Texto para analizar:
Tras muchos años de trabajo y un viaje de 408 kilómetros, dos testigos de Jehová han conseguido acoplarse esta mañana a la Estación Espacial Internacional para llamar al timbre y hablar de la Biblia a los seis astronautas que se encuentran allí realizando tareas de mantenimiento y exploración, según han informado diversas agencias espaciales de todo el mundo.

Nada más sonar el timbre de la Estación Espacial Internacional, todo el trabajo del centro de investigación en la órbita terrestre se ha visto interrumpido para no hacer ruido y que los dos testigos de Jehová piensen que no hay nadie en el interior.

El astronauta ruso, Dimitri Kurichov, ha sido el encargado de acercarse a la mirilla caminando sin hacer ruido aprovechando la falta de gravedad. “Si creen que no estamos, se irán”, ha dicho a los demás astronautas entre susurros.

Según se puede ver a través de los telescopios de la NASA, en estos momentos los dos testigos de Jehová siguen en la puerta de la estación, flotando en el vacío y soportando temperaturas extremas mientras esperan pacientemente a que los astronautas les abran para poder prestarles un ejemplar de la revista La Atalaya. “Houston, tenemos un problema”, han declarado los astronautas al comprobar que los dos antitrinitaristas no tienen intención de marcharse y parecen dispuestos a predicar el evangelio por toda la galaxia.

Al cierre de la edición, se ha vivido el momento más delicado en los 20 años de historia de la Estación Espacial Internacional cuando, con los dos testigos de Jehová en la puerta, un comercial de Orange ha hecho sonar el teléfono del módulo de soporte vital Harmony para hablar de la nueva tarifa “fibra+móvil”.

Ejercicios:
a) Indica si cada afirmación concuerda con el texto para analizar y cita las palabras exactas que lo deciden: (i) el viaje hasta la estación fue de 408 kilómetros; (ii) en la estación hay cinco astronautas; (iii) un comercial de Orange llamó al teléfono del módulo Harmony.
b) Enumera todas las cantidades numéricas distintas que aparecen en el texto para analizar, sin contar el artículo "un", y señala a qué se refiere cada una.
c) Transcribe el fragmento del texto para analizar que empieza con las palabras que contienen "Nada más sonar" y termina con "astronautas entre susurros.".
Las filas provienen de una fuente distinta.

Datos almacenados:
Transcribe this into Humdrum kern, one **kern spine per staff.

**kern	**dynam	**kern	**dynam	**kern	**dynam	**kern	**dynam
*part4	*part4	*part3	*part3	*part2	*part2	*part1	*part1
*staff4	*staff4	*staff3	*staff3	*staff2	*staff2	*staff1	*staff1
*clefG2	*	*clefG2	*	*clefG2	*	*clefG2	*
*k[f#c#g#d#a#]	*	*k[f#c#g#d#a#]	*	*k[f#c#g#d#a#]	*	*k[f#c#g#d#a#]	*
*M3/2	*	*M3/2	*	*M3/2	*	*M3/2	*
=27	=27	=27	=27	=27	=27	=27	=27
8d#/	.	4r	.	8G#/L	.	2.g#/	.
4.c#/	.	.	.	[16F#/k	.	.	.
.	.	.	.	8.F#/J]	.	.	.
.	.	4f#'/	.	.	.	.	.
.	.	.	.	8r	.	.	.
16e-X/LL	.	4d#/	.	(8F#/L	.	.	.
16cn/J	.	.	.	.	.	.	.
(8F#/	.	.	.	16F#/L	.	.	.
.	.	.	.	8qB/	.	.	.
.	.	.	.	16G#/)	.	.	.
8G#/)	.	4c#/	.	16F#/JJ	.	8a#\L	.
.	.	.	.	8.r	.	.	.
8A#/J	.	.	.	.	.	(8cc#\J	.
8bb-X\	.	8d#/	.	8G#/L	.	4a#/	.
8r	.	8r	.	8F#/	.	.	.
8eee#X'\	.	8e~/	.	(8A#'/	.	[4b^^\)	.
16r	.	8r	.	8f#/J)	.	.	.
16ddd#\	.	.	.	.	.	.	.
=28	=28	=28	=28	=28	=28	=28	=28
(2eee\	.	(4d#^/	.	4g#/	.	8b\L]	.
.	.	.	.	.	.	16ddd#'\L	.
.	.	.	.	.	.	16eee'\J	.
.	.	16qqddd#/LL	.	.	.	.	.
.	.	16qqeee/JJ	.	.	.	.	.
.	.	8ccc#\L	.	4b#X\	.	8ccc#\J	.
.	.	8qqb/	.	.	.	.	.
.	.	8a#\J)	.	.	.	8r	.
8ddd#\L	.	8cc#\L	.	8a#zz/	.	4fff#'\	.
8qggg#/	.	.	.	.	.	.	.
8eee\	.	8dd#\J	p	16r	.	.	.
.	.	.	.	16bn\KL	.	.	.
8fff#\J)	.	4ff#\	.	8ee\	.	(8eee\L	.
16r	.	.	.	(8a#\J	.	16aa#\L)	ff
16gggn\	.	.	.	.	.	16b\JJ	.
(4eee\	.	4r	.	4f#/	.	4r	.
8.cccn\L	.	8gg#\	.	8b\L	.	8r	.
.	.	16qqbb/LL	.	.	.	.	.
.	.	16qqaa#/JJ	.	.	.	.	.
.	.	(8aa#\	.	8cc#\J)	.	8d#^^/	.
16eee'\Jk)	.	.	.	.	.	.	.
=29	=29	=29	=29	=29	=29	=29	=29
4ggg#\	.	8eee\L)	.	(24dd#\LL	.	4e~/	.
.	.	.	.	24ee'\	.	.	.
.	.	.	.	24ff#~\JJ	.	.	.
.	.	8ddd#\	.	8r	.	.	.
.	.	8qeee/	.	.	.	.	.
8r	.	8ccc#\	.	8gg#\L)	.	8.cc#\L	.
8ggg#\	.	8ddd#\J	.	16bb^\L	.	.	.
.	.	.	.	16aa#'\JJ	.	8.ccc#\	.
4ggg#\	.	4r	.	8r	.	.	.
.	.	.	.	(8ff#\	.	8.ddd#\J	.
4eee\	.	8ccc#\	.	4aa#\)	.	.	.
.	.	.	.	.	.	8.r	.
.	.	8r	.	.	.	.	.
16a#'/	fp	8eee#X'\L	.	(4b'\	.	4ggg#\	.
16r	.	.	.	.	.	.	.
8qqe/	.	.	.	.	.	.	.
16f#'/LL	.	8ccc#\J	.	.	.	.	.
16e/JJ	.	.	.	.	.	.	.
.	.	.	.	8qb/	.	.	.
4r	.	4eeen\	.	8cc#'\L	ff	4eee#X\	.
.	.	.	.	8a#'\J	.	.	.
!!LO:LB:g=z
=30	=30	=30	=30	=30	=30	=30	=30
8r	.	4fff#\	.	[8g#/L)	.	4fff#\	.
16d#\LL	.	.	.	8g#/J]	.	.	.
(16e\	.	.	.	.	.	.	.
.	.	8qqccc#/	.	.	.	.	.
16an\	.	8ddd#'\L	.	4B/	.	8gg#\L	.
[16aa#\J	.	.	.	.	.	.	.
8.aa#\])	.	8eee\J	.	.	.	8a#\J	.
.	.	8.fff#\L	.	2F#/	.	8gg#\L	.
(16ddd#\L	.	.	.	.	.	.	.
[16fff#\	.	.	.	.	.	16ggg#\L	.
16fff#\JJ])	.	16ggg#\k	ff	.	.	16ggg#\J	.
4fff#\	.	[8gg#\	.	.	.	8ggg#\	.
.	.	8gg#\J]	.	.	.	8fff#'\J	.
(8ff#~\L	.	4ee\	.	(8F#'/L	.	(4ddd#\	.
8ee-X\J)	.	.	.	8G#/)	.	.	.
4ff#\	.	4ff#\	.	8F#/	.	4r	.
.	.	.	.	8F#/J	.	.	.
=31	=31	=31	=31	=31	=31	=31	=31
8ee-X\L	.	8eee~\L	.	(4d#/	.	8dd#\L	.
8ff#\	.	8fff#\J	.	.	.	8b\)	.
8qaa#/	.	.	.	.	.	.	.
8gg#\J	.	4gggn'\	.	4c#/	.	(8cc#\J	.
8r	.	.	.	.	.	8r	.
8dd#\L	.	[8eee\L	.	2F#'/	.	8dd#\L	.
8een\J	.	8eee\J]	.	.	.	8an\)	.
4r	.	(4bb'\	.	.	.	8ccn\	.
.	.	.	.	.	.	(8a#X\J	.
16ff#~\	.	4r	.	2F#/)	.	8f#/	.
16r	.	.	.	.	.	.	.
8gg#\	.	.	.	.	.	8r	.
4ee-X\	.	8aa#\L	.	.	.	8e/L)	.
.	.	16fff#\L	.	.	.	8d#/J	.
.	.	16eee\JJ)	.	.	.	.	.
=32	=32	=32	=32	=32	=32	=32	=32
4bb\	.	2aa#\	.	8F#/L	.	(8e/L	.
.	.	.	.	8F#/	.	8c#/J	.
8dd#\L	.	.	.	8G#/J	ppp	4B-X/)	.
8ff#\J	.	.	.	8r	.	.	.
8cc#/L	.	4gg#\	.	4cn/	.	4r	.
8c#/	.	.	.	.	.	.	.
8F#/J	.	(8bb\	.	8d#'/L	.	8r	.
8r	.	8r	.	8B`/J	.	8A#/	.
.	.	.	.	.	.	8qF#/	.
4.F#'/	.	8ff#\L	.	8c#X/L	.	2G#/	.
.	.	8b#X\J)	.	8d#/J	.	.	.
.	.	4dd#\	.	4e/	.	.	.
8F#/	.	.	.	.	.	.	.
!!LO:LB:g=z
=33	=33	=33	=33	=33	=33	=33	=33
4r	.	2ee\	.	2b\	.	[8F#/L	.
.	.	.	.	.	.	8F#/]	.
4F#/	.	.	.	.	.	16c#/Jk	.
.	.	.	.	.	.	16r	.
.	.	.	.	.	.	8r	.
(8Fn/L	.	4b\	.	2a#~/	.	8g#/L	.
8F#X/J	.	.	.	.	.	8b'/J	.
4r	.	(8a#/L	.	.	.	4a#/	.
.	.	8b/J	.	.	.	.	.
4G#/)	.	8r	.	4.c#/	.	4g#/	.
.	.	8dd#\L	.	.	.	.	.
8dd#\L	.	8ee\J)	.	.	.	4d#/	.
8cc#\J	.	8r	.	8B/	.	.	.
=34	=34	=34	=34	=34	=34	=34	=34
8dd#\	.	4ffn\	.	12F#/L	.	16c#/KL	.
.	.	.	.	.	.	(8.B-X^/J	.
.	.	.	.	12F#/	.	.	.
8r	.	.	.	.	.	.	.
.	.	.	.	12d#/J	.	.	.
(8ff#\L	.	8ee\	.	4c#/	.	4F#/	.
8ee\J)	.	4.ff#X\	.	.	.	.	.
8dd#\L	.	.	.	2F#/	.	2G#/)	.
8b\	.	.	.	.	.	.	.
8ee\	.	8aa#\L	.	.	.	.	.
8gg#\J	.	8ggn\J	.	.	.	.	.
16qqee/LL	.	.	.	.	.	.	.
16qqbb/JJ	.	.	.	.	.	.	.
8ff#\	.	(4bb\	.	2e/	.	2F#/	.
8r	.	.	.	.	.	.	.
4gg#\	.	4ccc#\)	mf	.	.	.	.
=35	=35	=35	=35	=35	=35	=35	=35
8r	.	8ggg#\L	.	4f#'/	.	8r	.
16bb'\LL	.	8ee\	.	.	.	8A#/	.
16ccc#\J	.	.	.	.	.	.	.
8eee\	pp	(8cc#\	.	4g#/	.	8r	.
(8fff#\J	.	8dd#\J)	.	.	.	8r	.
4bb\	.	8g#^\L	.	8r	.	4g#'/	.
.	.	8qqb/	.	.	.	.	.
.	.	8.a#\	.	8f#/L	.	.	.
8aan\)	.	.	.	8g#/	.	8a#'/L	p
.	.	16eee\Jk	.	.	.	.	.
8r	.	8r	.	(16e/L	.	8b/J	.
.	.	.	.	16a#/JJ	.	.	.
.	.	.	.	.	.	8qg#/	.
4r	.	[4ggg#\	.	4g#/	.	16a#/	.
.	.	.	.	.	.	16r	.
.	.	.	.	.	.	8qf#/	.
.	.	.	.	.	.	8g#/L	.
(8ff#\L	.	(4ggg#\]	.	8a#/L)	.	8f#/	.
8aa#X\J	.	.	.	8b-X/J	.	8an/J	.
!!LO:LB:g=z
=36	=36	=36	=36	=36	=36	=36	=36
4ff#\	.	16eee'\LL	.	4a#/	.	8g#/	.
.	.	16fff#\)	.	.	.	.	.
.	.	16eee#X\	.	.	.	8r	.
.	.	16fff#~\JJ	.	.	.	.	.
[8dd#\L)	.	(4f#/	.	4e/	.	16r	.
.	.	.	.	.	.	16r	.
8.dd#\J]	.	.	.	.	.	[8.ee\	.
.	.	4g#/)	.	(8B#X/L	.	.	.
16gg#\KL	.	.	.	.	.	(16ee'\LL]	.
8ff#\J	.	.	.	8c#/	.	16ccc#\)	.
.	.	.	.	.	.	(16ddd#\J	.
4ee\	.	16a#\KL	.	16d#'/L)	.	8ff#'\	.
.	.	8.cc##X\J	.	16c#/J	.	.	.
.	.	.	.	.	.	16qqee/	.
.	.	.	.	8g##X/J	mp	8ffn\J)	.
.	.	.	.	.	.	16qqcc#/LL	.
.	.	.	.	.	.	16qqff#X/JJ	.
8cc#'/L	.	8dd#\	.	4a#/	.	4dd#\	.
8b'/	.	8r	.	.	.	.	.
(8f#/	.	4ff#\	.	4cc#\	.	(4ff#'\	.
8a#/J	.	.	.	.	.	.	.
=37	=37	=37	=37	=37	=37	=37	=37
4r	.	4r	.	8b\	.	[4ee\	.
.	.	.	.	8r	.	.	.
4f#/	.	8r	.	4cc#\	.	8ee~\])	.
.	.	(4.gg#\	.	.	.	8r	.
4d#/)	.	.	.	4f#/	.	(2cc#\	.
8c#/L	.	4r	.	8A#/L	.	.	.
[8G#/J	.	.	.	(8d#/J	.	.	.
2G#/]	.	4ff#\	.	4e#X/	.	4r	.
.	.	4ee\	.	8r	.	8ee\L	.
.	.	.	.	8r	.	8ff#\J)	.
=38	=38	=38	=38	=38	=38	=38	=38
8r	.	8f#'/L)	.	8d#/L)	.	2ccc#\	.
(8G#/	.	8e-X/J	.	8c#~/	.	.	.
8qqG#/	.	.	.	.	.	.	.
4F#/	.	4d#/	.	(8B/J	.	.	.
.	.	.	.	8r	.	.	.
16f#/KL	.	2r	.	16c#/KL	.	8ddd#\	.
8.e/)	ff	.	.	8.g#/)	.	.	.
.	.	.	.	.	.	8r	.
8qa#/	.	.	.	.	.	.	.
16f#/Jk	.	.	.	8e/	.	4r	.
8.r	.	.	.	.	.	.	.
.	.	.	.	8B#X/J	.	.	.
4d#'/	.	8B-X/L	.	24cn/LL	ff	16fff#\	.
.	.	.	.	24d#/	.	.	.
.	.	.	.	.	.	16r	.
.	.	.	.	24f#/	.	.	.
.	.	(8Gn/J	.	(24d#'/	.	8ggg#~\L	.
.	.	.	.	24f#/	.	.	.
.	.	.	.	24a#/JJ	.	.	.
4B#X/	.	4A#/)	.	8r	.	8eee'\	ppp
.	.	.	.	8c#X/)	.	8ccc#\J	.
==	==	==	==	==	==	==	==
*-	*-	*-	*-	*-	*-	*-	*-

Soluciones por ejercicio:
a)
(i) Sí: "un viaje de 408 kilómetros".
(ii) No: "los seis astronautas que se encuentran allí".
(iii) Sí: "un comercial de Orange ha hecho sonar el teléfono del módulo de soporte vital Harmony".

b)
408: los kilómetros del viaje.
Dos: los testigos de Jehová.
Seis: los astronautas.
20: los años de historia de la Estación Espacial Internacional.

c)
Nada más sonar el timbre de la Estación Espacial Internacional, todo el trabajo del centro de investigación en la órbita terrestre se ha visto interrumpido para no hacer ruido y que los dos testigos de Jehová piensen que no hay nadie en el interior.

El astronauta ruso, Dimitri Kurichov, ha sido el encargado de acercarse a la mirilla caminando sin hacer ruido aprovechando la falta de gravedad. “Si creen que no estamos, se irán”, ha dicho a los demás astronautas entre susurros.